Do you know the Five Lamps? This is the earliest slogan of the Five Lamps Brewery and the correct answer at the time was Amiens Street. However, as friends were to discover the brewery has moved from its base on the North Strand to a fully-fledged brewing facility in the Liberties. The famous street light of the same name remains in Dublin 1. Confused? So were they!
The Probus beer club had the opportunity to visit Five Lamps recently and as luck would have it, the tour was to take place on Halloween night. Paul had chosen “Tarts and Vicars” as the theme so Brian Fagan (Chief of the Five Lamps) and William Harvey (Brewer) were slightly bemused by a handful of visitors turning up in costume (I went as a son-in-law of a preacher man). Most people reserved the right not to dress up and as someone said left a handful of us looking slightly awkward á la Bridget Jones.
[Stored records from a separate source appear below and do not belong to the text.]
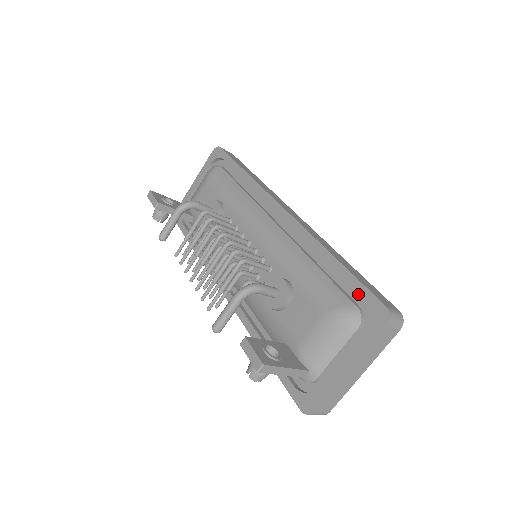
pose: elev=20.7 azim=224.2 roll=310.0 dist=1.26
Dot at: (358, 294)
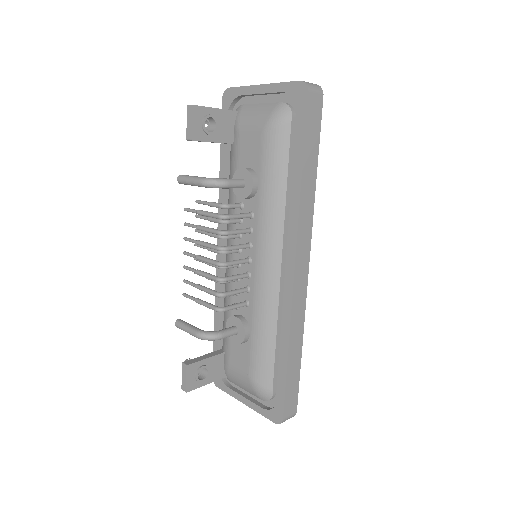
Dot at: occluded
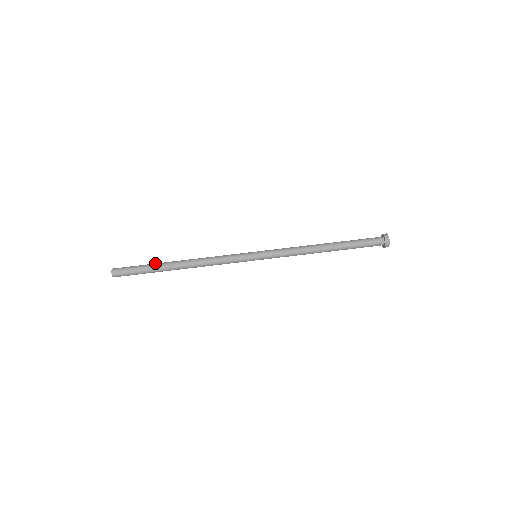
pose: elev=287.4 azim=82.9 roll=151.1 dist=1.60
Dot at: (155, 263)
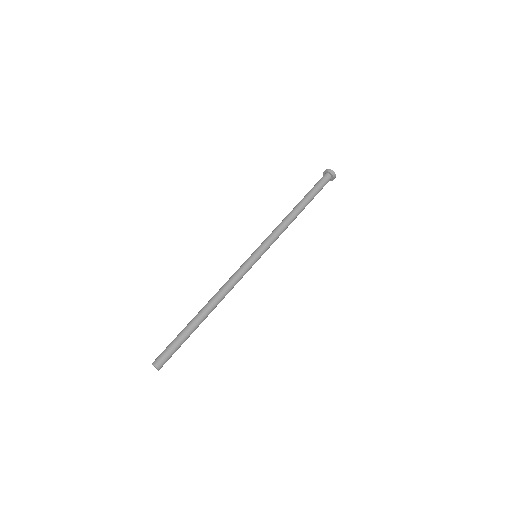
Dot at: (184, 328)
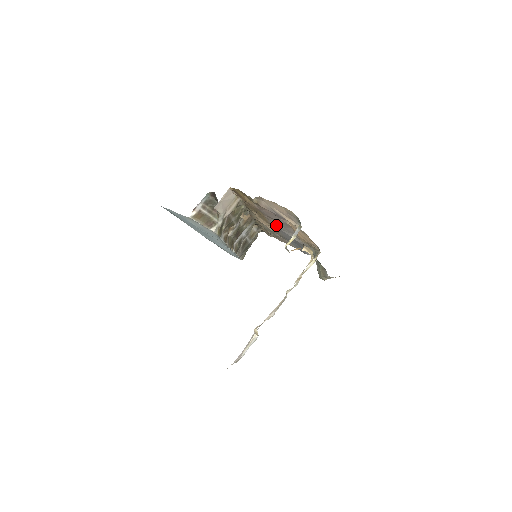
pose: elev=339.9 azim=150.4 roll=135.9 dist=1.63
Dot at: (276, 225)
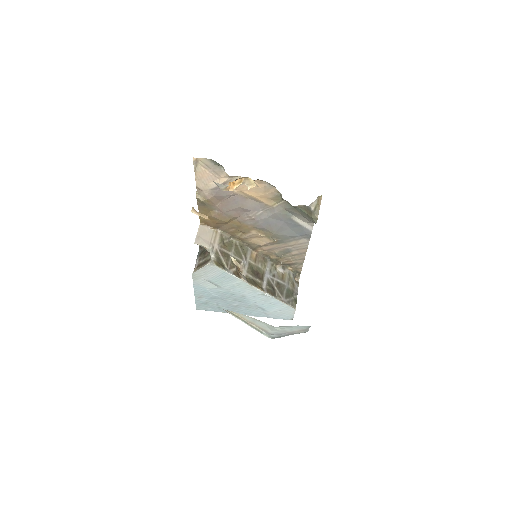
Dot at: (251, 218)
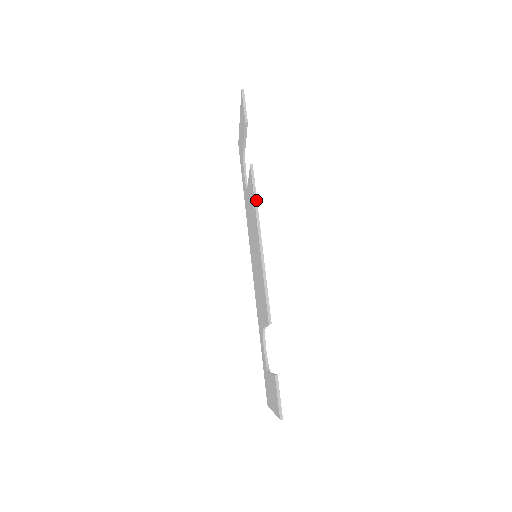
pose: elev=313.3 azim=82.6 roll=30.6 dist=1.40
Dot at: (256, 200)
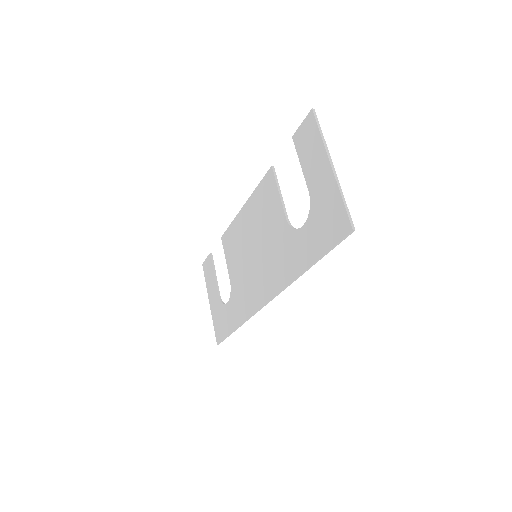
Dot at: (232, 223)
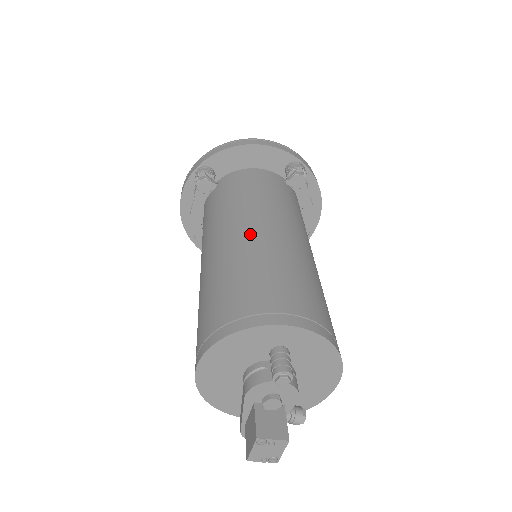
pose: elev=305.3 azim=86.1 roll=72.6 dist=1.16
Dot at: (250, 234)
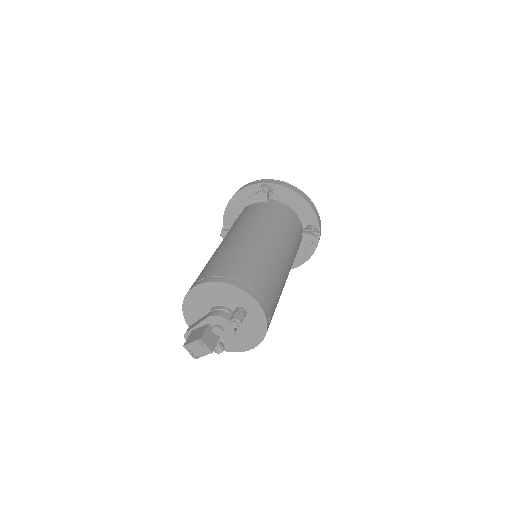
Dot at: (269, 245)
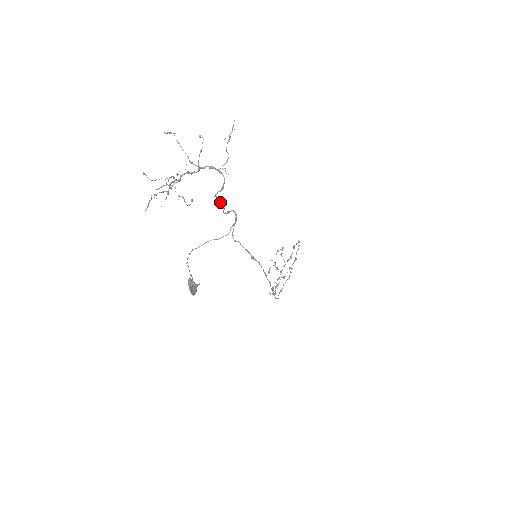
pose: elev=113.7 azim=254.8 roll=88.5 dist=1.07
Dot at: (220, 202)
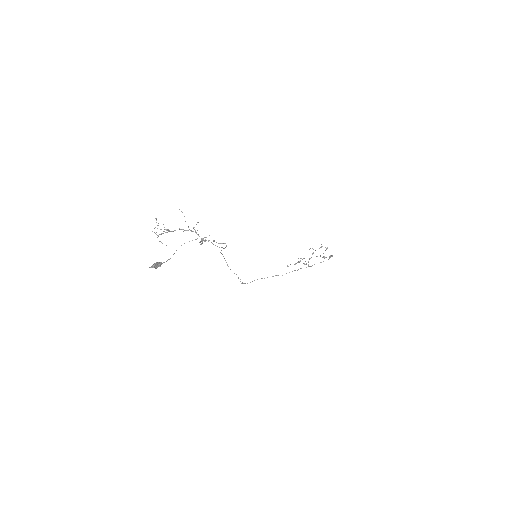
Dot at: occluded
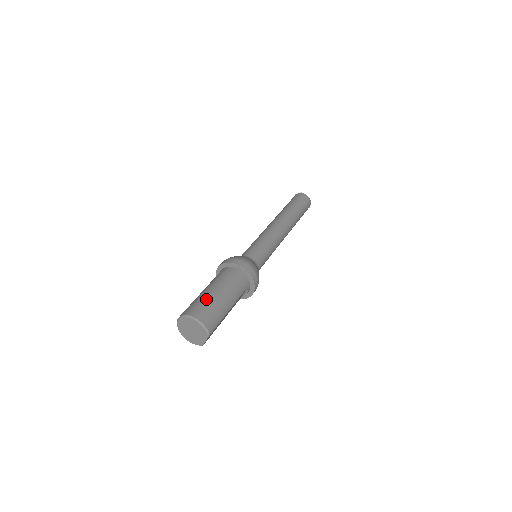
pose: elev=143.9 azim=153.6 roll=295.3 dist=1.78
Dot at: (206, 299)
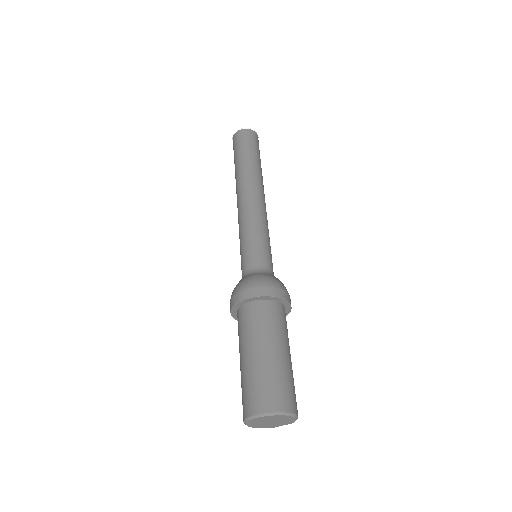
Dot at: (282, 373)
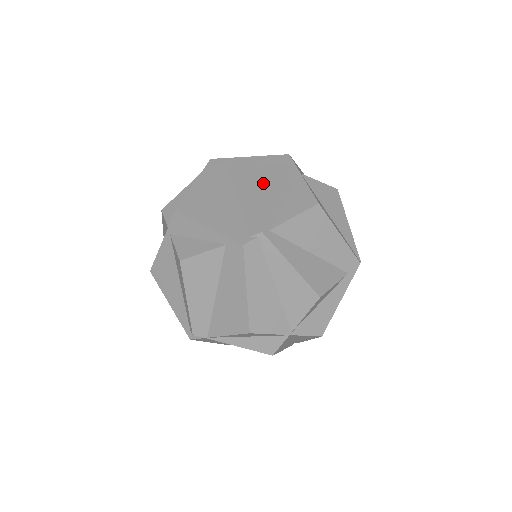
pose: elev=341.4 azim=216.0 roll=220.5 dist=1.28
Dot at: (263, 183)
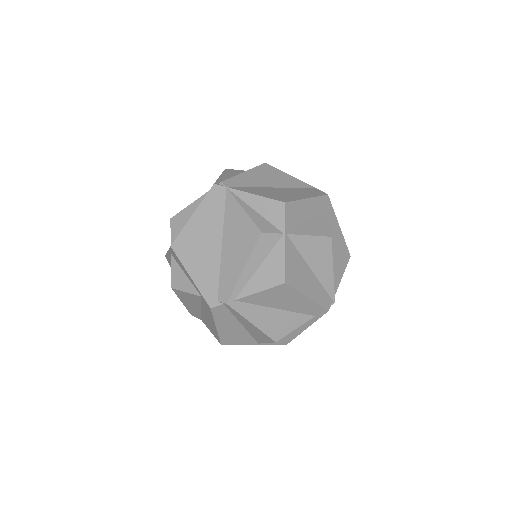
Dot at: (243, 247)
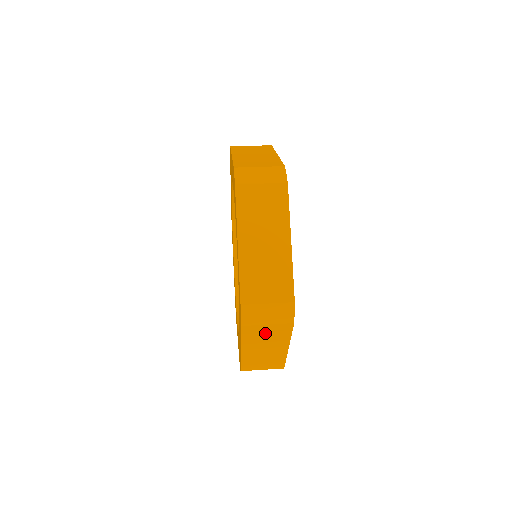
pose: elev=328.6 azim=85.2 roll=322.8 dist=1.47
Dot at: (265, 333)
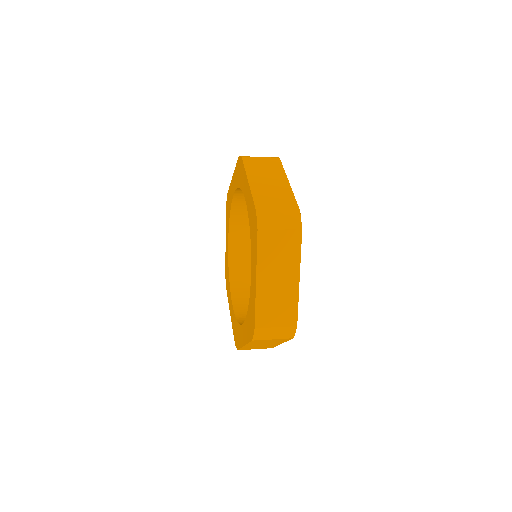
Dot at: (278, 246)
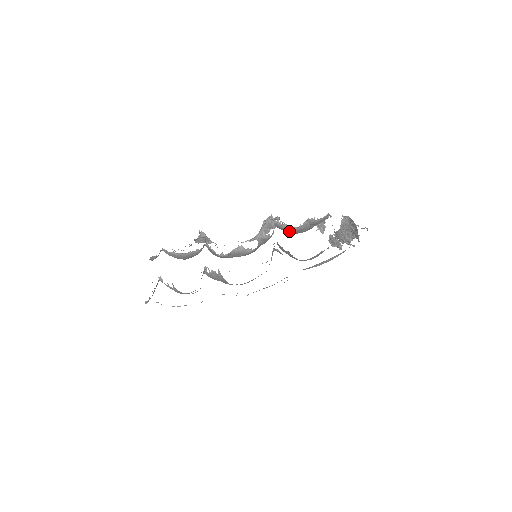
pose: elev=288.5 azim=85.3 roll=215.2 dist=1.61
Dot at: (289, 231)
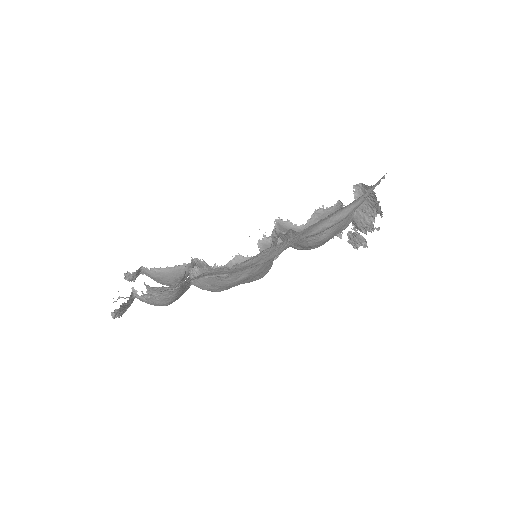
Dot at: occluded
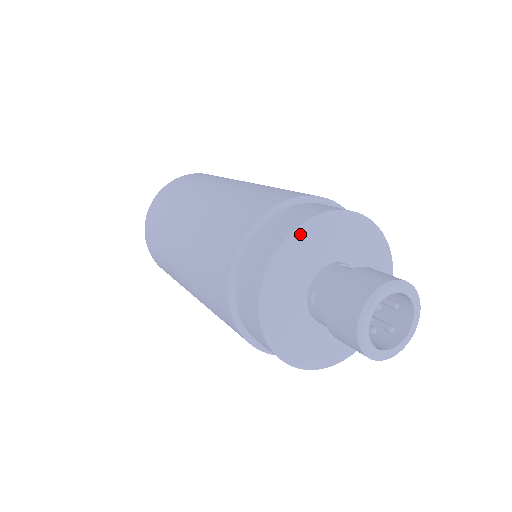
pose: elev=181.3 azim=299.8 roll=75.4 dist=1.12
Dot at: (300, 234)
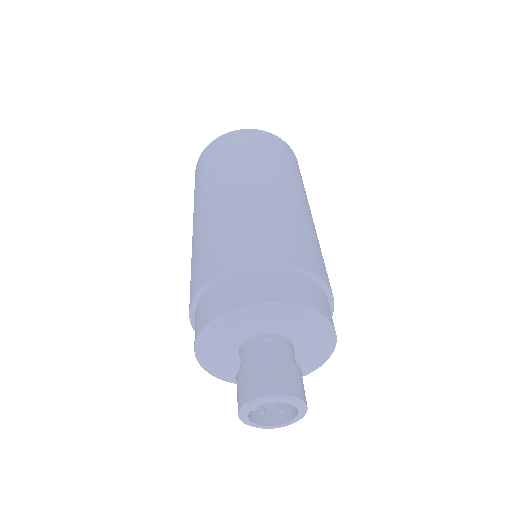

The Five Lamp brewery first came to prominence a little over a year ago through well designed branding appearing at several prominent pubs in the City Centre, namely McDaids and The Duke before spreading out to other well known pubs. It was interesting to see a craft beer focussing on what could be dubbed “non-specialist” beer pubs (I hope I’m not offending anyone and I know Carrig Lager had been available in The Duke since the early days). The lager itself was a departure for fans of highly carbonated and slightly bitter variations. It was definitely malt forward and has been refined over the past year. It is reminiscent for me of some of the Bavarian lagers, with a rich biscuity flavour. As a distinctly Dublin-branded beer, it was amusing to think that it was only until recently contract-brewed by Eight Degrees down in Co. Cork.
Brewing is now taking place in Dublin but in Dublin 8, which has caused problems for their identity because their next brew was named in honour of their new home – Liberties Ale. This was debuted at this year’s Irish Craft Beer & Cider Festival and is a pleasant pint indeed. It has a certain dryness to it with the slightest hop bite. Both the lager and ale were able to be sampled on the night.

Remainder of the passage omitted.